Reproduce the records below; each should match the original exactly.

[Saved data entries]
- - - - -

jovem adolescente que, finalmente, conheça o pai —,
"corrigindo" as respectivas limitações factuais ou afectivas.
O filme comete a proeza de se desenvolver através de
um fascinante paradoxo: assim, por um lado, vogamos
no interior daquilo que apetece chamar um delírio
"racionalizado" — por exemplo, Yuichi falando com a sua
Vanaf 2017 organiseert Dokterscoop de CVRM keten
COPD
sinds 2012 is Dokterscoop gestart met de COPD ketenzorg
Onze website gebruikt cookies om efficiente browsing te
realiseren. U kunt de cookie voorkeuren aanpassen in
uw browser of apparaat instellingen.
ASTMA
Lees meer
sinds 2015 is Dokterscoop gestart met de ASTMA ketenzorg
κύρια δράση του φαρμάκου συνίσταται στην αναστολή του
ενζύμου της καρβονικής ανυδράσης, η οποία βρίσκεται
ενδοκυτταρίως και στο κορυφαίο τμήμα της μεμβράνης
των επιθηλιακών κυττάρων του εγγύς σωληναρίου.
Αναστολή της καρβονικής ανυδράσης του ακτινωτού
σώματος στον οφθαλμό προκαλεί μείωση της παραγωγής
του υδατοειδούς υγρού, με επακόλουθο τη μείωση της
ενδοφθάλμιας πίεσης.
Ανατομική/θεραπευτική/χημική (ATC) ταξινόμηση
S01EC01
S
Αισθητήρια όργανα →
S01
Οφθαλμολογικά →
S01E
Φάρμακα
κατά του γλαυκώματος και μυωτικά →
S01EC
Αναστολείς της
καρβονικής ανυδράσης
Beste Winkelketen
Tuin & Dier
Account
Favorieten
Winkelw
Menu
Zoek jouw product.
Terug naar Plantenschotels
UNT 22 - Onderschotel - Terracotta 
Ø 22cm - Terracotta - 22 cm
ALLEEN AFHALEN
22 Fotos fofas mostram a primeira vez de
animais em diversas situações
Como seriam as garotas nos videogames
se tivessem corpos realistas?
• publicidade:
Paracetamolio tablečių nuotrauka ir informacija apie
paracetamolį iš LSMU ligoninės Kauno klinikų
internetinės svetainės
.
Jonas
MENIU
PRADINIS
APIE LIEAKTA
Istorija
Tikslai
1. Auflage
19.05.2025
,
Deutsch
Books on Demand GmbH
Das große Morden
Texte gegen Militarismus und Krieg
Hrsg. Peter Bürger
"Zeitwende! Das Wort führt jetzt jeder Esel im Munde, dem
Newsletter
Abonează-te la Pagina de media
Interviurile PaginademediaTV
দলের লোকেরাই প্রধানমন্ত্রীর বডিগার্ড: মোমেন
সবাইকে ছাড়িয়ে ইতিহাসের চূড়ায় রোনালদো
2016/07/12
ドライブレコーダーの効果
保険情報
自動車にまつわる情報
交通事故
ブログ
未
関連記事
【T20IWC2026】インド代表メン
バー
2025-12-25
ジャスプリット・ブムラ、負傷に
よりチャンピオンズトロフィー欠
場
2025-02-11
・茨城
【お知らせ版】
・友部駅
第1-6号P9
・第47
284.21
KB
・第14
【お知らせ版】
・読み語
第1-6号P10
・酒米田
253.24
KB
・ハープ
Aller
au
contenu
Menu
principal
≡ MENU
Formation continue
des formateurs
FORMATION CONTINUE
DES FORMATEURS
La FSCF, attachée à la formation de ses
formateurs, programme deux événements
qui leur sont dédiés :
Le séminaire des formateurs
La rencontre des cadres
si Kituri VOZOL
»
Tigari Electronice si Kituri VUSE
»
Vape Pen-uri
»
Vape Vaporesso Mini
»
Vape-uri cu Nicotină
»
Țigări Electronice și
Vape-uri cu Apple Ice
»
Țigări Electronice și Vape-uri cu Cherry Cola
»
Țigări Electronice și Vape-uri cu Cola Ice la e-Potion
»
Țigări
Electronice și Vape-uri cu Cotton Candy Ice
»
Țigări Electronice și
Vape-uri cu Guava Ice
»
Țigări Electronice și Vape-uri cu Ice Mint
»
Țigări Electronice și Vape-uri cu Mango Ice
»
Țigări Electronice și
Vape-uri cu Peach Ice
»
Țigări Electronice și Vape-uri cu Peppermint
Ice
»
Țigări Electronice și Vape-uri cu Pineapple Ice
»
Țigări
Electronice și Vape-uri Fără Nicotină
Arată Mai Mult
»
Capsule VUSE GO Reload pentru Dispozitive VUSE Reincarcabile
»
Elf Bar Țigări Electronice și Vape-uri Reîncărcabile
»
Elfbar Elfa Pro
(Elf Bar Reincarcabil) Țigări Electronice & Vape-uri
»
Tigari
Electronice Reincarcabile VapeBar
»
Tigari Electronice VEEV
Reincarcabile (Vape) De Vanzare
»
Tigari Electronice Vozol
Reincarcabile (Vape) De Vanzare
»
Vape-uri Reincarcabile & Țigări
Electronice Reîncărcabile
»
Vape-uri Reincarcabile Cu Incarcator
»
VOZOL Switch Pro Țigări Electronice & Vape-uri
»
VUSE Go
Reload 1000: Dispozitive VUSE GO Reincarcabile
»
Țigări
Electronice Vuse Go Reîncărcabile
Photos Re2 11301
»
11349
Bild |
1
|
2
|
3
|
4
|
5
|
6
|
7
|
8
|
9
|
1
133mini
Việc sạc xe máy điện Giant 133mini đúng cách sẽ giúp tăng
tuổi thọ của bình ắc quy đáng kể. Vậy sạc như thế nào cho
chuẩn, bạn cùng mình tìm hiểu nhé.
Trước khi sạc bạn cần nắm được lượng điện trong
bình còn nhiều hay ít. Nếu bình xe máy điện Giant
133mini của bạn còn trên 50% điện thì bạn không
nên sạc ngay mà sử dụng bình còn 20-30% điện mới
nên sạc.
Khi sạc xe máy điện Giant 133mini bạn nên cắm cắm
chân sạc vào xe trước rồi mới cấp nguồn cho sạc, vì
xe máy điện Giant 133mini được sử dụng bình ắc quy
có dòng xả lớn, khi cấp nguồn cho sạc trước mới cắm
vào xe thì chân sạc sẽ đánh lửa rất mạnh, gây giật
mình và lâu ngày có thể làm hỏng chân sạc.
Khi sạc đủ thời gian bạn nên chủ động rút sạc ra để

- - - - -

ANSWER BOX:
jovem adolescente que, finalmente, conheça o pai —,
"corrigindo" as respectivas limitações factuais ou afectivas.
O filme comete a proeza de se desenvolver através de
um fascinante paradoxo: assim, por um lado, vogamos
no interior daquilo que apetece chamar um delírio
"racionalizado" — por exemplo, Yuichi falando com a sua
Vanaf 2017 organiseert Dokterscoop de CVRM keten
COPD
sinds 2012 is Dokterscoop gestart met de COPD ketenzorg
Onze website gebruikt cookies om efficiente browsing te
realiseren. U kunt de cookie voorkeuren aanpassen in
uw browser of apparaat instellingen.
ASTMA
Lees meer
sinds 2015 is Dokterscoop gestart met de ASTMA ketenzorg
κύρια δράση του φαρμάκου συνίσταται στην αναστολή του
ενζύμου της καρβονικής ανυδράσης, η οποία βρίσκεται
ενδοκυτταρίως και στο κορυφαίο τμήμα της μεμβράνης
των επιθηλιακών κυττάρων του εγγύς σωληναρίου.
Αναστολή της καρβονικής ανυδράσης του ακτινωτού
σώματος στον οφθαλμό προκαλεί μείωση της παραγωγής
του υδατοειδούς υγρού, με επακόλουθο τη μείωση της
ενδοφθάλμιας πίεσης.
Ανατομική/θεραπευτική/χημική (ATC) ταξινόμηση
S01EC01
S
Αισθητήρια όργανα →
S01
Οφθαλμολογικά →
S01E
Φάρμακα
κατά του γλαυκώματος και μυωτικά →
S01EC
Αναστολείς της
καρβονικής ανυδράσης
Beste Winkelketen
Tuin & Dier
Account
Favorieten
Winkelw
Menu
Zoek jouw product.
Terug naar Plantenschotels
UNT 22 - Onderschotel - Terracotta 
Ø 22cm - Terracotta - 22 cm
ALLEEN AFHALEN
22 Fotos fofas mostram a primeira vez de
animais em diversas situações
Como seriam as garotas nos videogames
se tivessem corpos realistas?
• publicidade:
Paracetamolio tablečių nuotrauka ir informacija apie
paracetamolį iš LSMU ligoninės Kauno klinikų
internetinės svetainės
.
Jonas
MENIU
PRADINIS
APIE LIEAKTA
Istorija
Tikslai
1. Auflage
19.05.2025
,
Deutsch
Books on Demand GmbH
Das große Morden
Texte gegen Militarismus und Krieg
Hrsg. Peter Bürger
"Zeitwende! Das Wort führt jetzt jeder Esel im Munde, dem
Newsletter
Abonează-te la Pagina de media
Interviurile PaginademediaTV
দলের লোকেরাই প্রধানমন্ত্রীর বডিগার্ড: মোমেন
সবাইকে ছাড়িয়ে ইতিহাসের চূড়ায় রোনালদো
2016/07/12
ドライブレコーダーの効果
保険情報
自動車にまつわる情報
交通事故
ブログ
未
関連記事
【T20IWC2026】インド代表メン
バー
2025-12-25
ジャスプリット・ブムラ、負傷に
よりチャンピオンズトロフィー欠
場
2025-02-11
・茨城
【お知らせ版】
・友部駅
第1-6号P9
・第47
284.21
KB
・第14
【お知らせ版】
・読み語
第1-6号P10
・酒米田
253.24
KB
・ハープ
Aller
au
contenu
Menu
principal
≡ MENU
Formation continue
des formateurs
FORMATION CONTINUE
DES FORMATEURS
La FSCF, attachée à la formation de ses
formateurs, programme deux événements
qui leur sont dédiés :
Le séminaire des formateurs
La rencontre des cadres
si Kituri VOZOL
»
Tigari Electronice si Kituri VUSE
»
Vape Pen-uri
»
Vape Vaporesso Mini
»
Vape-uri cu Nicotină
»
Țigări Electronice și
Vape-uri cu Apple Ice
»
Țigări Electronice și Vape-uri cu Cherry Cola
»
Țigări Electronice și Vape-uri cu Cola Ice la e-Potion
»
Țigări
Electronice și Vape-uri cu Cotton Candy Ice
»
Țigări Electronice și
Vape-uri cu Guava Ice
»
Țigări Electronice și Vape-uri cu Ice Mint
»
Țigări Electronice și Vape-uri cu Mango Ice
»
Țigări Electronice și
Vape-uri cu Peach Ice
»
Țigări Electronice și Vape-uri cu Peppermint
Ice
»
Țigări Electronice și Vape-uri cu Pineapple Ice
»
Țigări
Electronice și Vape-uri Fără Nicotină
Arată Mai Mult
»
Capsule VUSE GO Reload pentru Dispozitive VUSE Reincarcabile
»
Elf Bar Țigări Electronice și Vape-uri Reîncărcabile
»
Elfbar Elfa Pro
(Elf Bar Reincarcabil) Țigări Electronice & Vape-uri
»
Tigari
Electronice Reincarcabile VapeBar
»
Tigari Electronice VEEV
Reincarcabile (Vape) De Vanzare
»
Tigari Electronice Vozol
Reincarcabile (Vape) De Vanzare
»
Vape-uri Reincarcabile & Țigări
Electronice Reîncărcabile
»
Vape-uri Reincarcabile Cu Incarcator
»
VOZOL Switch Pro Țigări Electronice & Vape-uri
»
VUSE Go
Reload 1000: Dispozitive VUSE GO Reincarcabile
»
Țigări
Electronice Vuse Go Reîncărcabile
Photos Re2 11301
»
11349
Bild |
1
|
2
|
3
|
4
|
5
|
6
|
7
|
8
|
9
|
1
133mini
Việc sạc xe máy điện Giant 133mini đúng cách sẽ giúp tăng
tuổi thọ của bình ắc quy đáng kể. Vậy sạc như thế nào cho
chuẩn, bạn cùng mình tìm hiểu nhé.
Trước khi sạc bạn cần nắm được lượng điện trong
bình còn nhiều hay ít. Nếu bình xe máy điện Giant
133mini của bạn còn trên 50% điện thì bạn không
nên sạc ngay mà sử dụng bình còn 20-30% điện mới
nên sạc.
Khi sạc xe máy điện Giant 133mini bạn nên cắm cắm
chân sạc vào xe trước rồi mới cấp nguồn cho sạc, vì
xe máy điện Giant 133mini được sử dụng bình ắc quy
có dòng xả lớn, khi cấp nguồn cho sạc trước mới cắm
vào xe thì chân sạc sẽ đánh lửa rất mạnh, gây giật
mình và lâu ngày có thể làm hỏng chân sạc.
Khi sạc đủ thời gian bạn nên chủ động rút sạc ra để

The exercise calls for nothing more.